Re: How to convert from UTF-8 or ASCII to UTF-16 and back.
"Tom Serface" <tom.nospam@camaswood.com> wrote in message
news:umaX3e0sHHA.4476@TK2MSFTNGP03.phx.gbl...
Hi Jeff,
Are you asking how to do this or offering up a solution. I looked at your
.cpp file and I can't testify to whether or not it works (I'll assume it
does), but why not just use the following?
If you are using ATL/MFC you may find these macros handy:
http://msdn2.microsoft.com/en-us/library/87zae4a3(VS.80).aspx
Otherwise take a look at MultiByteToWideChar() and WideCharToMultiByte()
functions.
I didn't click on the .EXE link (wouldn't do that in a newsgroup), but
like I said, I'll assume it works.
BTW, the "magic" number you're referring to is called a BOM (Byte Order
Mark) and you'll find it at the start of most Unicode and UTF-8 files. It
odes make it easier to figure out the file type.
Thanks for your post. The code was an interesting read.
Tom
"Jeff.Relf" <Jeff_Relf@Yahoo.COM> wrote in message
news:Jeff_Relf_2007_Jun_20__6_1_A0@Cotse.NET...
Hi Tom_Serface Mr. Z.K. and David Lowndes,
This is my line-wrapper for .HTM files and the like:
www.Cotse.NET/users/jeffrelf/Wrap_HTML.EXE
www.Cotse.NET/users/jeffrelf/Wrap_HTML.CPP ( VC++ 8 )
www.Cotse.NET/users/jeffrelf/Wrap_HTML.VCProj
Pass Wrap_HTML.EXE the file you want to wrap.

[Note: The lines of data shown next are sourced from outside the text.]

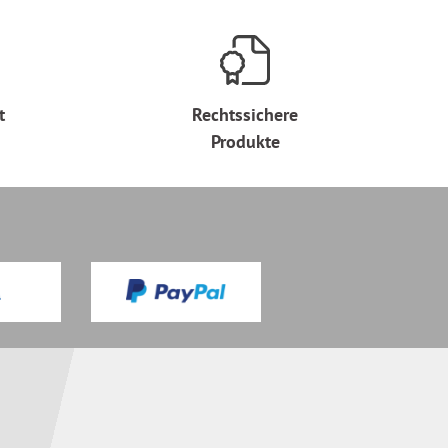
t
Rechtssichere
Produkte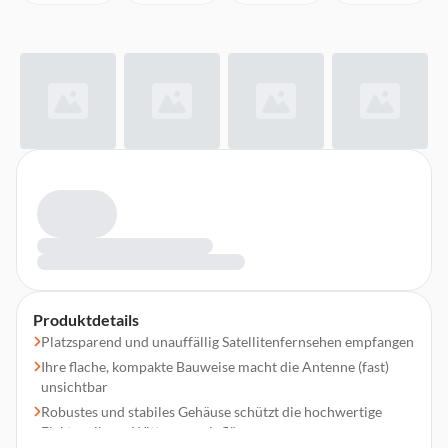
Produktdetails
Platzsparend und unauffällig Satellitenfernsehen empfangen
Ihre flache, kompakte Bauweise macht die Antenne (fast)
unsichtbar
Robustes und stabiles Gehäuse schützt die hochwertige
Elektronik vor Witterungseinflüssen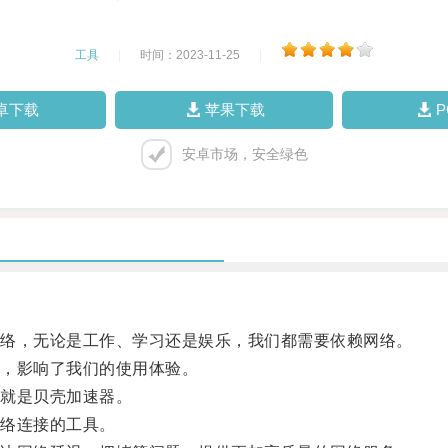
工具
|
时间：2023-11-25
|
卓下载
苹果下载
安卓市场，安全绿色
络，无论是工作、学习还是娱乐，我们都需要依赖网络。
，影响了我们的使用体验。
就是贝壳加速器。
络连接的工具。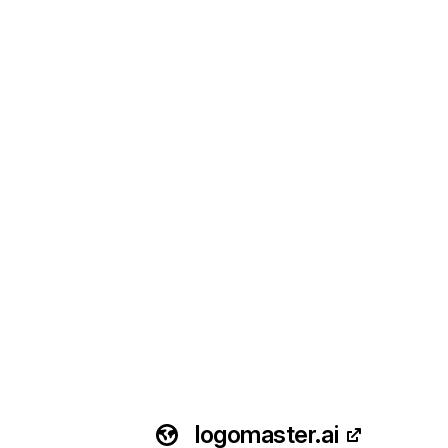
logomaster.ai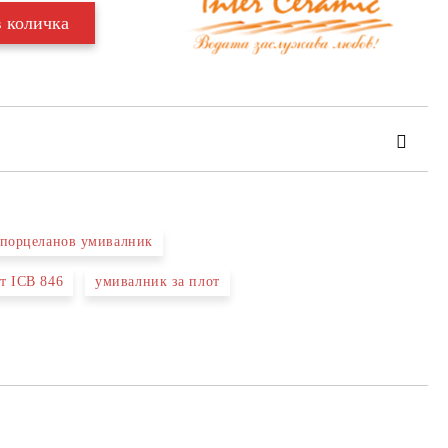
порцеланов умивалник
т ICB 846
умивалник за плот
та за лични данни
те на работния ден.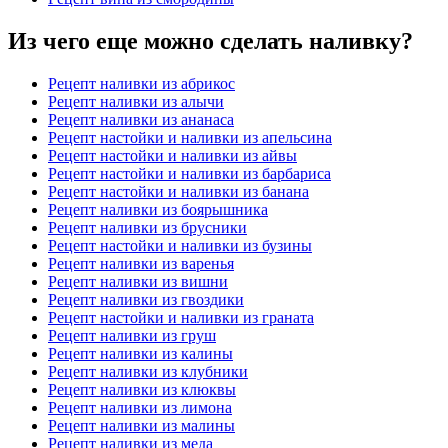
Из чего еще можно сделать наливку?
Рецепт наливки из абрикос
Рецепт наливки из алычи
Рецепт наливки из ананаса
Рецепт настойки и наливки из апельсина
Рецепт настойки и наливки из айвы
Рецепт настойки и наливки из барбариса
Рецепт настойки и наливки из банана
Рецепт наливки из боярышника
Рецепт наливки из брусники
Рецепт настойки и наливки из бузины
Рецепт наливки из варенья
Рецепт наливки из вишни
Рецепт наливки из гвоздики
Рецепт настойки и наливки из граната
Рецепт наливки из груш
Рецепт наливки из калины
Рецепт наливки из клубники
Рецепт наливки из клюквы
Рецепт наливки из лимона
Рецепт наливки из малины
Рецепт наливки из меда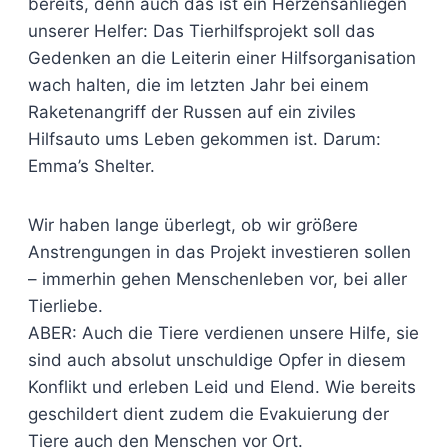
bereits, denn auch das ist ein Herzensanliegen
unserer Helfer: Das Tierhilfsprojekt soll das
Gedenken an die Leiterin einer Hilfsorganisation
wach halten, die im letzten Jahr bei einem
Raketenangriff der Russen auf ein ziviles
Hilfsauto ums Leben gekommen ist. Darum:
Emma’s Shelter.
Wir haben lange überlegt, ob wir größere
Anstrengungen in das Projekt investieren sollen
– immerhin gehen Menschenleben vor, bei aller
Tierliebe.
ABER: Auch die Tiere verdienen unsere Hilfe, sie
sind auch absolut unschuldige Opfer in diesem
Konflikt und erleben Leid und Elend. Wie bereits
geschildert dient zudem die Evakuierung der
Tiere auch den Menschen vor Ort.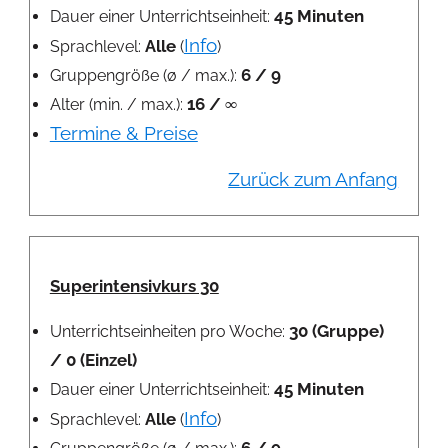
45 Minuten
Dauer einer Unterrichtseinheit:
Info
Alle
Sprachlevel:
(
)
6 / 9
Gruppengröße (ø / max.):
16 / ∞
Alter (min. / max.):
Termine & Preise
Zurück zum Anfang
Superintensivkurs 30
30 (Gruppe)
Unterrichtseinheiten pro Woche:
/ 0 (Einzel)
45 Minuten
Dauer einer Unterrichtseinheit:
Info
Alle
Sprachlevel:
(
)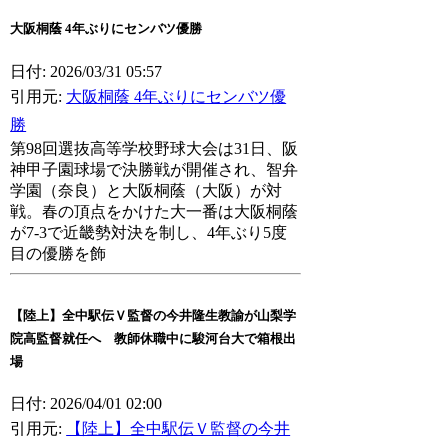
大阪桐蔭 4年ぶりにセンバツ優勝
日付: 2026/03/31 05:57
引用元:
大阪桐蔭 4年ぶりにセンバツ優
勝
第98回選抜高等学校野球大会は31日、阪
神甲子園球場で決勝戦が開催され、智弁
学園（奈良）と大阪桐蔭（大阪）が対
戦。春の頂点をかけた大一番は大阪桐蔭
が7-3で近畿勢対決を制し、4年ぶり5度
目の優勝を飾
【陸上】全中駅伝Ｖ監督の今井隆生教諭が山梨学
院高監督就任へ 教師休職中に駿河台大で箱根出
場
日付: 2026/04/01 02:00
引用元:
【陸上】全中駅伝Ｖ監督の今井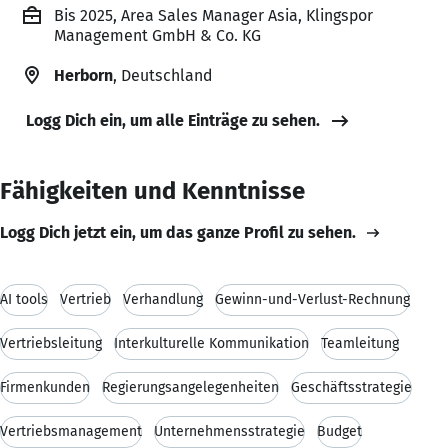
Bis 2025, Area Sales Manager Asia, Klingspor
Management GmbH & Co. KG
Herborn
, Deutschland
Logg Dich ein, um alle Einträge zu sehen.
Fähigkeiten und Kenntnisse
Logg Dich jetzt ein, um das ganze Profil zu sehen.
AI tools
Vertrieb
Verhandlung
Gewinn-und-Verlust-Rechnung
Vertriebsleitung
Interkulturelle Kommunikation
Teamleitung
Firmenkunden
Regierungsangelegenheiten
Geschäftsstrategie
Vertriebsmanagement
Unternehmensstrategie
Budget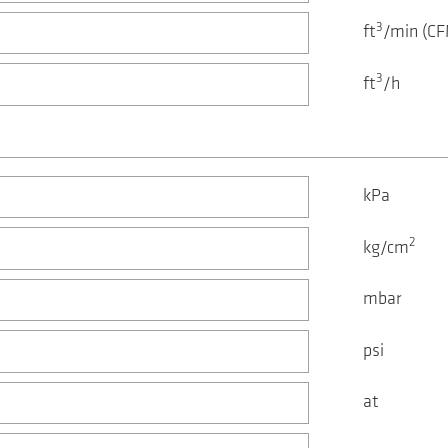
3
ft
/min (CF
3
ft
/h
kPa
2
kg/cm
mbar
psi
at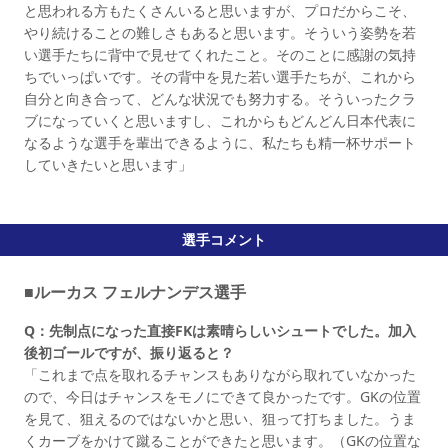
と思われる方もたくさんいると思いますが、プロだからこそ、
やり続けることの難しさもあると思います。そういう姿勢を若
い選手たちに背中で見せてくれたこと。そのことに感謝の気持
ちでいっぱいです。その背中を見た若い選手たちが、これから
自分と向き合って、どんな状況でも努力する。そういったクラ
ブになっていくと思いますし、これからもどんどん日本代表に
なるような選手を輩出できるように、私たちも精一杯サポート
していきたいと思います」
選手コメント
■ルーカス フェルナンデス選手
Q：先制点になった直接FKは素晴らしいシュートでした。加入
後初ゴールですが、振り返ると？
「これまで点を取れるチャンスもありながら取れていなかった
ので、今日はチャンスをモノにできて良かったです。GKの位置
を見て、狙えるのではないかと思い、狙って打ちました。うま
くカーブをかけて蹴ることができたと思います。（GKの位置な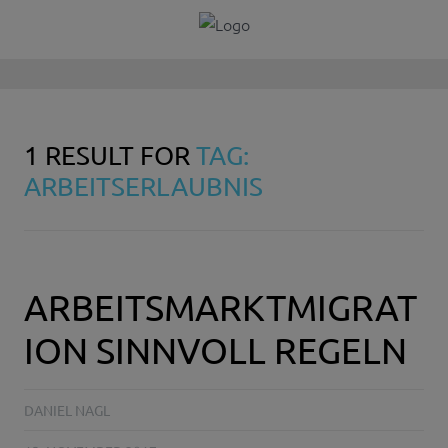
1 RESULT FOR
TAG:
ARBEITSERLAUBNIS
ARBEITSMARKTMIGRAT
ION SINNVOLL REGELN
DANIEL NAGL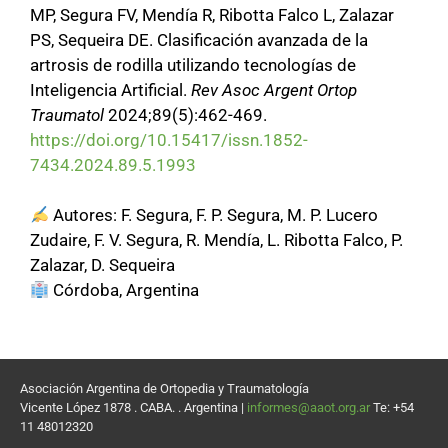
MP, Segura FV, Mendía R, Ribotta Falco L, Zalazar
PS, Sequeira DE. Clasificación avanzada de la
artrosis de rodilla utilizando tecnologías de
Inteligencia Artificial.
Rev Asoc Argent Ortop
Traumatol
2024;89(5):462-469.
https://doi.org/10.15417/issn.1852-
7434.2024.89.5.1993
Autores: F. Segura, F. P. Segura, M. P. Lucero
Zudaire, F. V. Segura, R. Mendía, L. Ribotta Falco, P.
Zalazar, D. Sequeira
Córdoba, Argentina
Asociación Argentina de Ortopedia y Traumatología
Vicente López 1878 . CABA. . Argentina |
informes@aaot.org.ar
Te: +54
11 48012320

( e.g. run " Wrap_HTML index.HTM " )
It's a simple example of how to convert from UTF-8 or ASCII to UTF-16
and then then back to the original encoding ( UTF-8 or ASCII ).
UTF-16 files begin like this:
" const wchar_t Magic_UTF_16 = 0xFeFF ; ";
UTF-8 like this:
" const unsigned char Magic_UTF_8[] = { 0xeF, 0xbb, 0xbF }; ".
Basically, Unicode is just wchar_t ( an unsigned short )
instead of char ( i.e. a " 7-bit " signed byte, __int8 ).
Intel is little byte first,
so a memory dump of the " space glyph " ( ASCII 32, 20 hex )
shows " 20 00 " ( hex ).
Some UTF-16 characters aren't ever used,
allowing custom control codes like this
( used to color-code differences between 2 files ):
const wchar_t
Ch_Default = 0xD801 , Ch_Hi = 0xD802 , Ch_Klld = 0xD803
, Ch_Born = 0xD804 , Ch_Klld_Swapd = 0xD805
, Ch_Born_Swapd = 0xD806 ;
For more on that, search for " Dif.CPP " at my website:
" www.Cotse.NET/users/jeffrelf ".
Don't you love it when you look at the "example code" (having looked up
"MultiByteToWideChar" and followed the example code link to "Looking Up a
User's Full Name") and find:
MultiByteToWideChar( CP_ACP, 0, UserName,
strlen(UserName)+1, wszUserName,
sizeof(wszUserName)/sizeof(wszUserName[0]) );
MultiByteTOWideChar( CP_ACP, 0, Domain,
strlen(Domain)+1, wszDomain,
sizeof(wszDomain)/sizeof(wszDomain[0]) );
Was it ever compiled, let alone tested?